By re-adding a partition with another repository implementation, all residing entities in that partition will be automatically copied to the new partition repository. The example below shows data moved from an asynchronous InMemoryAndXStreamXmlFileRepository repository, to a synchronous XStreamXmlFilePerEntityRepository repository,

PersistentRepository<Entity> repo = new InMemoryAndXStreamXmlFileRepository<Entity>("entities");
Customer myCustomer = new Customer(1L, today);
Customer anotherCustomer = new Customer(2L, threeDaysAgo);
repo.putAll(asList(myCustomer, anotherCustomer));

// migrate
PersistentRepository<Entity> newRepo = new XStreamXmlFilePerEntityRepository<Entity>("migrated_entities");
PartitionRepository migratedRepo = repo.makePartition().addPartitionFor(all(Entity.class), newRepo);

// clean up old repo

The replaced (phantom) partition repository must be manually removed as shown in the two last code lines... In future versions, this will not be necessary, as migrating data using partitions will get more dedicated API-support.

Partitioning with specifications makes it possible for fine-grained data migration.

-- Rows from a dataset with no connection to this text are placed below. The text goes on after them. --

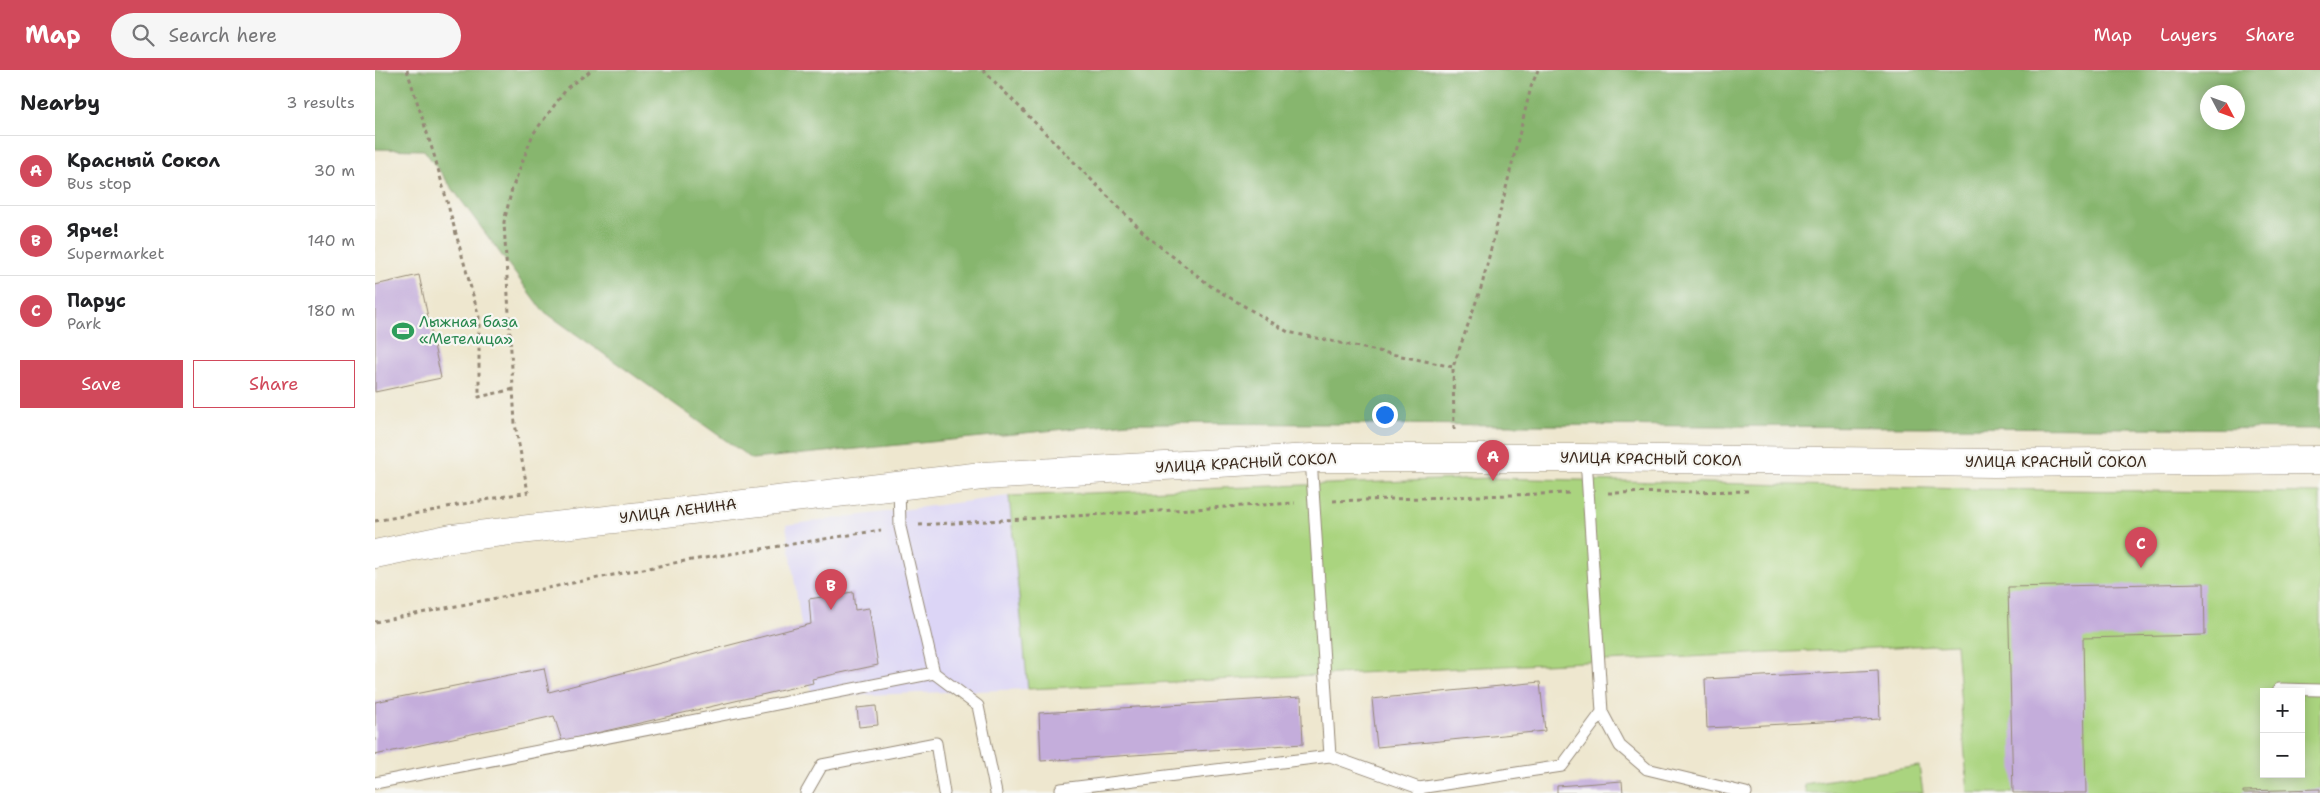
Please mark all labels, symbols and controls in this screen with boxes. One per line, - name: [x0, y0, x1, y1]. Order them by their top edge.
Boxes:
- search box: [111, 13, 461, 58]
- text: Map: [25, 19, 81, 51]
- icon: search: [129, 21, 157, 49]
- text: Search here: [169, 23, 277, 48]
- text: Map: [2094, 23, 2132, 47]
- text: Layers: [2160, 23, 2217, 47]
- text: Share: [2245, 23, 2295, 47]
- north arrow: [2200, 85, 2245, 130]
- text: Nearby: [20, 89, 100, 117]
- text: 3 results: [286, 92, 355, 113]
- text: Красный Сокол: [67, 148, 220, 173]
- text: A: [30, 160, 42, 181]
- text: 30 m: [314, 160, 355, 181]
- text: Bus stop: [67, 173, 132, 194]
- text: Ярче!: [67, 218, 119, 243]
- text: B: [31, 230, 41, 251]
- text: 140 m: [308, 230, 355, 251]
- text: Supermarket: [67, 243, 164, 264]
- text: Парус: [67, 288, 126, 313]
- text: C: [31, 300, 41, 321]
- text: 180 m: [307, 300, 355, 321]
- place label: Лыжная база «Метелица»: [419, 312, 519, 349]
- text: Park: [67, 313, 101, 334]
- sports icon: Лыжная база «Метелица»: [390, 318, 416, 344]
- button: Save: [20, 360, 183, 408]
- button: Share: [193, 360, 355, 408]
- your location: [1372, 402, 1398, 428]
- pin: A: [1477, 440, 1509, 481]
- street label: УЛИЦА КРАСНЫЙ СОКОЛ: [1560, 446, 1742, 471]
- street label: УЛИЦА КРАСНЫЙ СОКОЛ: [1155, 447, 1337, 478]
- street label: УЛИЦА КРАСНЫЙ СОКОЛ: [1965, 451, 2147, 472]
- street label: УЛИЦА ЛЕНИНА: [618, 494, 738, 528]
- pin: C: [2125, 527, 2157, 568]
- pin: B: [815, 569, 847, 610]
- map controls: [2260, 688, 2305, 778]
- button: +: [2260, 688, 2305, 733]
- button: −: [2260, 733, 2305, 778]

Repository implementations

Table 2 - Repository implementations so far. See below for some content guidance.
NameConcurrentPersistentPartitionableStores aggregate root only
n.s.d.r.HibernateRepositoryyesDELEGATEDnot yet implementedno, also recursively stores member entities
n.s.d.r.Db4oRepositoryyesDELEGATEDyesno, also recursively stores member entities

The n.s.d.r is short for net.sourceforge.domian.repository.

In addition to the repository implementations showed in Table 1, there are also several fake repositories.

The Persistent column states what kinds of PersistenceDefinitons the repository implementation supports, if it is persistent that is.

All Domian repositories (based on the domian-core module) are partitionable via the AbstractRepository.makePartition() method.

When you put a particular entity into a repository, it becomes searchable via the find* methods. The entities' member entities on the contrary, may be searchable via the find* methods. It depends on whether the repository implementation stores aggregates roots only, or member entities as well.

The Db4oRepository will be available in Domian v0.5.2.